SHORT PROBLEM:
Copy every one of the following entries word for word, with nothing changed.

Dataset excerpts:
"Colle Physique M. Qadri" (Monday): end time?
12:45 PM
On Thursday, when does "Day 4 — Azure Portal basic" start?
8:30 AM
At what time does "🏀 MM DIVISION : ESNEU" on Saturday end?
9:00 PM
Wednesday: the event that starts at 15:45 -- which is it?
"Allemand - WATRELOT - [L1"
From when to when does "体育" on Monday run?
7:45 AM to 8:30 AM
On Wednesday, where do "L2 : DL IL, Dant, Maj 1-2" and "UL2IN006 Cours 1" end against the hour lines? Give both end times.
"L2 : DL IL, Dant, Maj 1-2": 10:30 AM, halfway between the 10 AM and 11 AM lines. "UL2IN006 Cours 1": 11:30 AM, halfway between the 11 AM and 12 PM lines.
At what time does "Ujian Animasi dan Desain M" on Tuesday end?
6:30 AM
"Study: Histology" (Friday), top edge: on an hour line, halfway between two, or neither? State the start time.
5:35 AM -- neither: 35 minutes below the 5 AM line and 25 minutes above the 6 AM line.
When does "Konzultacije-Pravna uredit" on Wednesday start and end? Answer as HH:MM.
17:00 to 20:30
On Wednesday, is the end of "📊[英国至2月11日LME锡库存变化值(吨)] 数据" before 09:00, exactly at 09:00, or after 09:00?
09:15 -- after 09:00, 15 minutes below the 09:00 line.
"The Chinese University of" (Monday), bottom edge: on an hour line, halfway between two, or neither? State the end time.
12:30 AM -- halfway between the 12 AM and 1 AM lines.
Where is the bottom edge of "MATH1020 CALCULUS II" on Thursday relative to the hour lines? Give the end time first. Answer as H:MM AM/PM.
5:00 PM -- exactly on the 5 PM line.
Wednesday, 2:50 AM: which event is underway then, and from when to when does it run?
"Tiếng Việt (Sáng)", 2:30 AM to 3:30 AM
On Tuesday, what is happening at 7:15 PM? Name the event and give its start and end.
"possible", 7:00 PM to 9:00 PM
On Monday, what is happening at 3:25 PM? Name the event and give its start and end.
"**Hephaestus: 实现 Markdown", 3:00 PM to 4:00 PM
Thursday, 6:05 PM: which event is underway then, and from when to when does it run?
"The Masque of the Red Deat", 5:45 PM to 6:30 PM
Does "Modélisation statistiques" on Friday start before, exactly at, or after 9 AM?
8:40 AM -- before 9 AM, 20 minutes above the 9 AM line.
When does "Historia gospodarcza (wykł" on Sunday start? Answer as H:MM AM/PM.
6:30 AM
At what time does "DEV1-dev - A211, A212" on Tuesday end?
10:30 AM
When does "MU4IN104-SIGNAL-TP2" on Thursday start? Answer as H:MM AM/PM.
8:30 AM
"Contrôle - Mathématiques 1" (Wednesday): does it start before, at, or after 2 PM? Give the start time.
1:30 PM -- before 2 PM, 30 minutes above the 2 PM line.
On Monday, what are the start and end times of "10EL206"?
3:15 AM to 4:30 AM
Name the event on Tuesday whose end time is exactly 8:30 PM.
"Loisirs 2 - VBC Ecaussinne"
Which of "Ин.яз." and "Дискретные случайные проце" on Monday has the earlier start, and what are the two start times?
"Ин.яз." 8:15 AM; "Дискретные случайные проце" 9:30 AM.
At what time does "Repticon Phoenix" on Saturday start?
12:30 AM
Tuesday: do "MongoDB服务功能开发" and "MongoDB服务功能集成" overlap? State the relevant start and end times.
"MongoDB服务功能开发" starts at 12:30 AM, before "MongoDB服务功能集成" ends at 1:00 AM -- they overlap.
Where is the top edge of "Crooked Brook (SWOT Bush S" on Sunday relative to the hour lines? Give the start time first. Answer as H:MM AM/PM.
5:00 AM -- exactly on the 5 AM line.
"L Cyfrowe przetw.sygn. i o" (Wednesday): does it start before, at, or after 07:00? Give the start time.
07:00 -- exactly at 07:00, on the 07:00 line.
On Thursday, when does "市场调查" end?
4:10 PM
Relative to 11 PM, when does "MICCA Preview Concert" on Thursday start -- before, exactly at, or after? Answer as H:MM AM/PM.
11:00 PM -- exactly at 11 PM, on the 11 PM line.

ANSWER TO THIS TASK:
"Colle Physique M. Qadri" (Monday): end time?
12:45 PM
On Thursday, when does "Day 4 — Azure Portal basic" start?
8:30 AM
At what time does "🏀 MM DIVISION : ESNEU" on Saturday end?
9:00 PM
Wednesday: the event that starts at 15:45 -- which is it?
"Allemand - WATRELOT - [L1"
From when to when does "体育" on Monday run?
7:45 AM to 8:30 AM
On Wednesday, where do "L2 : DL IL, Dant, Maj 1-2" and "UL2IN006 Cours 1" end against the hour lines? Give both end times.
"L2 : DL IL, Dant, Maj 1-2": 10:30 AM, halfway between the 10 AM and 11 AM lines. "UL2IN006 Cours 1": 11:30 AM, halfway between the 11 AM and 12 PM lines.
At what time does "Ujian Animasi dan Desain M" on Tuesday end?
6:30 AM
"Study: Histology" (Friday), top edge: on an hour line, halfway between two, or neither? State the start time.
5:35 AM -- neither: 35 minutes below the 5 AM line and 25 minutes above the 6 AM line.
When does "Konzultacije-Pravna uredit" on Wednesday start and end? Answer as HH:MM.
17:00 to 20:30
On Wednesday, is the end of "📊[英国至2月11日LME锡库存变化值(吨)] 数据" before 09:00, exactly at 09:00, or after 09:00?
09:15 -- after 09:00, 15 minutes below the 09:00 line.
"The Chinese University of" (Monday), bottom edge: on an hour line, halfway between two, or neither? State the end time.
12:30 AM -- halfway between the 12 AM and 1 AM lines.
Where is the bottom edge of "MATH1020 CALCULUS II" on Thursday relative to the hour lines? Give the end time first. Answer as H:MM AM/PM.
5:00 PM -- exactly on the 5 PM line.
Wednesday, 2:50 AM: which event is underway then, and from when to when does it run?
"Tiếng Việt (Sáng)", 2:30 AM to 3:30 AM
On Tuesday, what is happening at 7:15 PM? Name the event and give its start and end.
"possible", 7:00 PM to 9:00 PM
On Monday, what is happening at 3:25 PM? Name the event and give its start and end.
"**Hephaestus: 实现 Markdown", 3:00 PM to 4:00 PM
Thursday, 6:05 PM: which event is underway then, and from when to when does it run?
"The Masque of the Red Deat", 5:45 PM to 6:30 PM
Does "Modélisation statistiques" on Friday start before, exactly at, or after 9 AM?
8:40 AM -- before 9 AM, 20 minutes above the 9 AM line.
When does "Historia gospodarcza (wykł" on Sunday start? Answer as H:MM AM/PM.
6:30 AM
At what time does "DEV1-dev - A211, A212" on Tuesday end?
10:30 AM
When does "MU4IN104-SIGNAL-TP2" on Thursday start? Answer as H:MM AM/PM.
8:30 AM
"Contrôle - Mathématiques 1" (Wednesday): does it start before, at, or after 2 PM? Give the start time.
1:30 PM -- before 2 PM, 30 minutes above the 2 PM line.
On Monday, what are the start and end times of "10EL206"?
3:15 AM to 4:30 AM
Name the event on Tuesday whose end time is exactly 8:30 PM.
"Loisirs 2 - VBC Ecaussinne"
Which of "Ин.яз." and "Дискретные случайные проце" on Monday has the earlier start, and what are the two start times?
"Ин.яз." 8:15 AM; "Дискретные случайные проце" 9:30 AM.
At what time does "Repticon Phoenix" on Saturday start?
12:30 AM
Tuesday: do "MongoDB服务功能开发" and "MongoDB服务功能集成" overlap? State the relevant start and end times.
"MongoDB服务功能开发" starts at 12:30 AM, before "MongoDB服务功能集成" ends at 1:00 AM -- they overlap.
Where is the top edge of "Crooked Brook (SWOT Bush S" on Sunday relative to the hour lines? Give the start time first. Answer as H:MM AM/PM.
5:00 AM -- exactly on the 5 AM line.
"L Cyfrowe przetw.sygn. i o" (Wednesday): does it start before, at, or after 07:00? Give the start time.
07:00 -- exactly at 07:00, on the 07:00 line.
On Thursday, when does "市场调查" end?
4:10 PM
Relative to 11 PM, when does "MICCA Preview Concert" on Thursday start -- before, exactly at, or after? Answer as H:MM AM/PM.
11:00 PM -- exactly at 11 PM, on the 11 PM line.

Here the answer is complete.